Of course, it would be possible to deliver some equipment to the site of the disaster, but it is an option that could be qualified even without UAVs (Fahlstrom, 2012). One guarantee is that the leaders would have better understanding of the environment and conditions if there was a system of constant monitoring.
In some cases, it would create a possibility of preventing casualties, but when looking at complete prevention of a disaster, it would be difficult to guarantee 100%. So far, the technology has proven very beneficial for all sorts of uses in data analysis, prevention and monitoring. Overall, the UAS is beneficial and has many applications in the safety of any nation.
References
Austin, R. (2011). Unmanned Aircraft Systems: UAVS Design, Development and Deployment. West Sussex, United Kingdom: John Wiley & Sons.
Barnhart, R., Hottman, S., Marshall, M. & E., Shapee. (2012). Introduction to unmanned aircraft systems. Boca, Raton, FL: Taylor & Francis Group.

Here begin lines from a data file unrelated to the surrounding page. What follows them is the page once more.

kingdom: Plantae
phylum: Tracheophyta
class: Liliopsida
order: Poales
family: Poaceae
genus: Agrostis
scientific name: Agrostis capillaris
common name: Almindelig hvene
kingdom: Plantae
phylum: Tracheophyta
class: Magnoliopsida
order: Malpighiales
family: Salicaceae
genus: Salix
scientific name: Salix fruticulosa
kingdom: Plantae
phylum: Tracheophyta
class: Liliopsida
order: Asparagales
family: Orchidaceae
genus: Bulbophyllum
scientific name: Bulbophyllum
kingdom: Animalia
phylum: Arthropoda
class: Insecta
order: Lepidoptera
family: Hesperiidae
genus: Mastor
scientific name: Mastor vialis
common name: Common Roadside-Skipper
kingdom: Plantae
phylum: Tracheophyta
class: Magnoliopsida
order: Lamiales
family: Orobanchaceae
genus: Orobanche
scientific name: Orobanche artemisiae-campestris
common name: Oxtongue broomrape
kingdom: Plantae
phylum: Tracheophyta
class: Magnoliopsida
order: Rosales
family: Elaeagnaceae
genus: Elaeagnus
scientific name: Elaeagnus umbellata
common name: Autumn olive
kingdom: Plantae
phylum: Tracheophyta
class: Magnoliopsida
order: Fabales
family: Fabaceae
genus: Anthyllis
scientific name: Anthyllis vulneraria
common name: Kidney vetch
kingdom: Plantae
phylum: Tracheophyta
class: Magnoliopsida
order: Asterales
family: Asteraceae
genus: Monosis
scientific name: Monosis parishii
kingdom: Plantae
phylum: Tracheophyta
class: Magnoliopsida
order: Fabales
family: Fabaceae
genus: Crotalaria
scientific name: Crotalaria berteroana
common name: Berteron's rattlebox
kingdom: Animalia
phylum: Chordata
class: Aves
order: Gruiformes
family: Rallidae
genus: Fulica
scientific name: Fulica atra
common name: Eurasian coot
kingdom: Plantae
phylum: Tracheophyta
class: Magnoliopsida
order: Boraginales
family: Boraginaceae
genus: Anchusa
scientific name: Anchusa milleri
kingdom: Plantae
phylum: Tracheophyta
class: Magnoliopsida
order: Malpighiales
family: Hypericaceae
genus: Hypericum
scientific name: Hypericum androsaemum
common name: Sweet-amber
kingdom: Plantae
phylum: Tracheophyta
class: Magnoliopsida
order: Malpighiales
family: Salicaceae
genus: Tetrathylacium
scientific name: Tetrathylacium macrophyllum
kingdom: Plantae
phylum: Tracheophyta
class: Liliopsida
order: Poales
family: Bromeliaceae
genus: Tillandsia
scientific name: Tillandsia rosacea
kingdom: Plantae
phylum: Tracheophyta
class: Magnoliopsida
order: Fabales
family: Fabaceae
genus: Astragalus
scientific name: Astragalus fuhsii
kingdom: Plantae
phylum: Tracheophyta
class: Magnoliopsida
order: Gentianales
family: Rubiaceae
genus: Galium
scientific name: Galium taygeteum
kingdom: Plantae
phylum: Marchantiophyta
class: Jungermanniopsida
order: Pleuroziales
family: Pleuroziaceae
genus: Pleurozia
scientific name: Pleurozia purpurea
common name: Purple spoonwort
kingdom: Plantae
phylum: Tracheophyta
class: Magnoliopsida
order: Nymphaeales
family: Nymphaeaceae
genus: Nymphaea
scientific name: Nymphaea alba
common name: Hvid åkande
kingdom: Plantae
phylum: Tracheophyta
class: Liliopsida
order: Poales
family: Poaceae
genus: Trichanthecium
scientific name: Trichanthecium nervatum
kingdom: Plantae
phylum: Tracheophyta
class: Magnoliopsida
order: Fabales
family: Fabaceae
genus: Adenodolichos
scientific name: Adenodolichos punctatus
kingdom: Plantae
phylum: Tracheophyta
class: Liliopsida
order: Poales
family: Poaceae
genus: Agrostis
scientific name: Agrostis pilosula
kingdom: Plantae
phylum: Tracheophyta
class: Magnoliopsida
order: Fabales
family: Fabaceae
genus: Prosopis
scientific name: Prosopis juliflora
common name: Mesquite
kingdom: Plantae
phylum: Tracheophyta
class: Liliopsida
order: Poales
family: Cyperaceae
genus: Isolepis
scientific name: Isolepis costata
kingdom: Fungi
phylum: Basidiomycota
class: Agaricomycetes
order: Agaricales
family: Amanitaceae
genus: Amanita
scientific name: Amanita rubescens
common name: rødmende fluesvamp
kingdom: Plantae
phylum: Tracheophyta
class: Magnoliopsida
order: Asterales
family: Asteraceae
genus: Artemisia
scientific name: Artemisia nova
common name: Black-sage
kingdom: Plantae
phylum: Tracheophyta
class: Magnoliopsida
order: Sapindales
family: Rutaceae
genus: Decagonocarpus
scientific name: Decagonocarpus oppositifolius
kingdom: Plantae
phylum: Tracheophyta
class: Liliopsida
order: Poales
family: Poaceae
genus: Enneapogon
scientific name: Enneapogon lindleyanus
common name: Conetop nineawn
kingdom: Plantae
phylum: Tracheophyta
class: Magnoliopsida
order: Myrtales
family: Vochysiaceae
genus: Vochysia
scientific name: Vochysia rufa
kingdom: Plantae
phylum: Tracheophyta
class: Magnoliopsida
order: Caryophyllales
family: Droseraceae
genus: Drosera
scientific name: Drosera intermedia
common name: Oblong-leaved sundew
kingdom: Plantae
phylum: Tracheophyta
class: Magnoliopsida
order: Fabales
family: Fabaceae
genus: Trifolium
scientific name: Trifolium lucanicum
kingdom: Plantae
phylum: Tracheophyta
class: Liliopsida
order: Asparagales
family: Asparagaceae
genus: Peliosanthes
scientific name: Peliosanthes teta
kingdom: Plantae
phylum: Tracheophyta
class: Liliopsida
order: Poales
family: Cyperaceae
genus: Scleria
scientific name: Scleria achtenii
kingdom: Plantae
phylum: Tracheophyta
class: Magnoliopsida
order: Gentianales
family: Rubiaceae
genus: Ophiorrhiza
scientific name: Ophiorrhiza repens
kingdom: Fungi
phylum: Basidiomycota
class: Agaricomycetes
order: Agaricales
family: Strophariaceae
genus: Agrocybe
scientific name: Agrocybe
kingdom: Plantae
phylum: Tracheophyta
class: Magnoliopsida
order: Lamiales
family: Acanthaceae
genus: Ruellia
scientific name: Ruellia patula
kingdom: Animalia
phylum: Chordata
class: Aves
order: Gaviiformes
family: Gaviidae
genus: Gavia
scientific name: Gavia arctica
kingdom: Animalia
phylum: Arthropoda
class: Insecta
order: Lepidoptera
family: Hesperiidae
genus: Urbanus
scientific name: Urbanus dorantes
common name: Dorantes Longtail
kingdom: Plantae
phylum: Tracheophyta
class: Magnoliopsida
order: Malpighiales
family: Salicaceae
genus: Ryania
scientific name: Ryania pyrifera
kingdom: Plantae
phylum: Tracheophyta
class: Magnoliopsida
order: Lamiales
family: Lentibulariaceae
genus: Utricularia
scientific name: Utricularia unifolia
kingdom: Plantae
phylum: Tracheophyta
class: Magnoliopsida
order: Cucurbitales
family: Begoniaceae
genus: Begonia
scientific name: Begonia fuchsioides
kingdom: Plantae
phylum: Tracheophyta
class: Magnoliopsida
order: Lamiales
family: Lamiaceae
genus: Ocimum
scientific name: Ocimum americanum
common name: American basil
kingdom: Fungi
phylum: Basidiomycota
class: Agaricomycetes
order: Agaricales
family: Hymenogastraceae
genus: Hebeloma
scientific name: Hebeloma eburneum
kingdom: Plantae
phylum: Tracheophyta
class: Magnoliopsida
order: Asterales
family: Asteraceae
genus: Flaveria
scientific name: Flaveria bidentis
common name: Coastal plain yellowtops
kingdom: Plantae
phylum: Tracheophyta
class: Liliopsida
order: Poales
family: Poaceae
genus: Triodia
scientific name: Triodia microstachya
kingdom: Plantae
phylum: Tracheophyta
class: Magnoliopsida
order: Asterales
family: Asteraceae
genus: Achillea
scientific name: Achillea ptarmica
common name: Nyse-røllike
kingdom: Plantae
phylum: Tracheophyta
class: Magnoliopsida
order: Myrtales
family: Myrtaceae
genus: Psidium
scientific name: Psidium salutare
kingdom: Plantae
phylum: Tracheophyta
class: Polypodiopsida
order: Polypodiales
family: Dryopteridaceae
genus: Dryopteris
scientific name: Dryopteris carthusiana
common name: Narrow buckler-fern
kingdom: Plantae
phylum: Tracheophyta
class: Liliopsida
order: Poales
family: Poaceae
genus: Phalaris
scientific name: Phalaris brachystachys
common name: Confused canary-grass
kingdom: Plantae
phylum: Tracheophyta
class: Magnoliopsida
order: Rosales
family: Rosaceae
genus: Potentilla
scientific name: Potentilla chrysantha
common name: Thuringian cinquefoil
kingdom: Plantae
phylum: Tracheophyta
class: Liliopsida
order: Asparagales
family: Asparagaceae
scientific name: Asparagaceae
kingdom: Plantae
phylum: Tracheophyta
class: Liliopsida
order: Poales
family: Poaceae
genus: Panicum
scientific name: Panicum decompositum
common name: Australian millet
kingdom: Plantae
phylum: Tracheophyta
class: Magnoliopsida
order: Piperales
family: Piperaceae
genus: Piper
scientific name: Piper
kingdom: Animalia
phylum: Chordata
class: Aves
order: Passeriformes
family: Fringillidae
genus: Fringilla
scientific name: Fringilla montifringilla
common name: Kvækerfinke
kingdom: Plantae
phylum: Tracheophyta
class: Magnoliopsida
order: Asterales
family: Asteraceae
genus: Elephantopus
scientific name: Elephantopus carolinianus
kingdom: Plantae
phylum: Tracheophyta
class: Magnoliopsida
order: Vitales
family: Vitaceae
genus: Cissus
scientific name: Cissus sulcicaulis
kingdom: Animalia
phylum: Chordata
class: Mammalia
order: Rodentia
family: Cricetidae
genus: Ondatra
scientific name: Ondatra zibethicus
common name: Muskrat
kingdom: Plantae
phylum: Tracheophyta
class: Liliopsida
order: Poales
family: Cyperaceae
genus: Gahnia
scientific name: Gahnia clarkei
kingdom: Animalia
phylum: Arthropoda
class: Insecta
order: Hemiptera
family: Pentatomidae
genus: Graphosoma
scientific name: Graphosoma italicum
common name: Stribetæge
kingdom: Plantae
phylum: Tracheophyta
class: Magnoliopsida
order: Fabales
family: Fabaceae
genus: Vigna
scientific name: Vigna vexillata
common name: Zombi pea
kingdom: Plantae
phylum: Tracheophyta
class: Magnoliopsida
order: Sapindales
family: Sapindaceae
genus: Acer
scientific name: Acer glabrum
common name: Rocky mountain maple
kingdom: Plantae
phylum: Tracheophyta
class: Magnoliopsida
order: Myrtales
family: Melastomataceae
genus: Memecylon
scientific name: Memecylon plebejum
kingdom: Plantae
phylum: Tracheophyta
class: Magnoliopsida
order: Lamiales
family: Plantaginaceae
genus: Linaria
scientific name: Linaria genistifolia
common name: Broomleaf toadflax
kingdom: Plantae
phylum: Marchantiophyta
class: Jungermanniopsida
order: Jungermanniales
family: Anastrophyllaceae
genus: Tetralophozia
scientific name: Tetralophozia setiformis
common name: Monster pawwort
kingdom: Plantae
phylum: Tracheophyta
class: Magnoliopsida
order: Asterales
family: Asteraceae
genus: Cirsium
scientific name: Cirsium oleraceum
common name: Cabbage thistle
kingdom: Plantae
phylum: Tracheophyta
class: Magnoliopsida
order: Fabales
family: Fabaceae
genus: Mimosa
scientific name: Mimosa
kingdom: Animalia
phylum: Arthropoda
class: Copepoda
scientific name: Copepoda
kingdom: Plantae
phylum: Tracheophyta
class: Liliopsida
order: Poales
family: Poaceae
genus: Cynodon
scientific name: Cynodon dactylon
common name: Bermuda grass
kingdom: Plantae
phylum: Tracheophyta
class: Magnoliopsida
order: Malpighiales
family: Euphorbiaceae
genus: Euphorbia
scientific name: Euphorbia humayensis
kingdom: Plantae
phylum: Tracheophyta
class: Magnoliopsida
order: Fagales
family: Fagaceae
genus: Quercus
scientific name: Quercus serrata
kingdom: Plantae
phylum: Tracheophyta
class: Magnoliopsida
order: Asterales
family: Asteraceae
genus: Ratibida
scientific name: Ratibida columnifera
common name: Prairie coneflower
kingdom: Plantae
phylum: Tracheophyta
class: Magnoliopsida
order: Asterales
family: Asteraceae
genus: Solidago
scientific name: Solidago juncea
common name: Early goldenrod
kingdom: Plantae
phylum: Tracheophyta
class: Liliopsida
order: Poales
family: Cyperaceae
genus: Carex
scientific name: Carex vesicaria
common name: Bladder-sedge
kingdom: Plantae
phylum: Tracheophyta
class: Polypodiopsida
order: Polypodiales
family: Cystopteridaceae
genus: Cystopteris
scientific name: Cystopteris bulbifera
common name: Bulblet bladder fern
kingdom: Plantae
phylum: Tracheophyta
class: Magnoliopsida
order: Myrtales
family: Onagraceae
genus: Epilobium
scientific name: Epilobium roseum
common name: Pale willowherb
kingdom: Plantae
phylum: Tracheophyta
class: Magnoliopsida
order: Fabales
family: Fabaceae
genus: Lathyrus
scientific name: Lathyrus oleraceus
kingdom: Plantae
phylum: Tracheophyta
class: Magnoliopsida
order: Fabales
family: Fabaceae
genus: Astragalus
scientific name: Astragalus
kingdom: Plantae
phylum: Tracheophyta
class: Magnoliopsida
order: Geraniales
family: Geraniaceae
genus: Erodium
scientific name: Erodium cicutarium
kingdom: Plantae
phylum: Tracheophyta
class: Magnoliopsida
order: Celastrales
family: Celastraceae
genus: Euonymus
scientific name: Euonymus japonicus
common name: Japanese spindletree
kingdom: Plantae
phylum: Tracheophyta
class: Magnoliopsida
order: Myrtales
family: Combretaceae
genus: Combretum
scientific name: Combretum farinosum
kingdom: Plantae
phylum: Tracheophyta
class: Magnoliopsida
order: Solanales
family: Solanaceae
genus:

Fahlstrom, P. (2012). Introduction to UAV Systems. West Sussex, United Kingdom: John Wiley & Sons.
Rasmussen, S. (2009). UAV Cooperative Decision and Control: Challenges and Practical Approaches. Philadelphia, PA: SIAM.
Red, C. (2009). The Outlook for Unmanned Aircraft. Composites World. Web.
Rosenberg, A. (2009). An Evaluation of a UAV Guidance System with Consumer Grade GPS Receivers. Ann Arbor, MI: ProQuest.
Savla, K. (2007). Multi UAV Systems with Motion and Communication Constraints. Ann Arbor, MI: ProQuest.
Takeuchi, Y. (2012). East Japan Earthquake and Tsunami. Singapore: Research Publishing Service.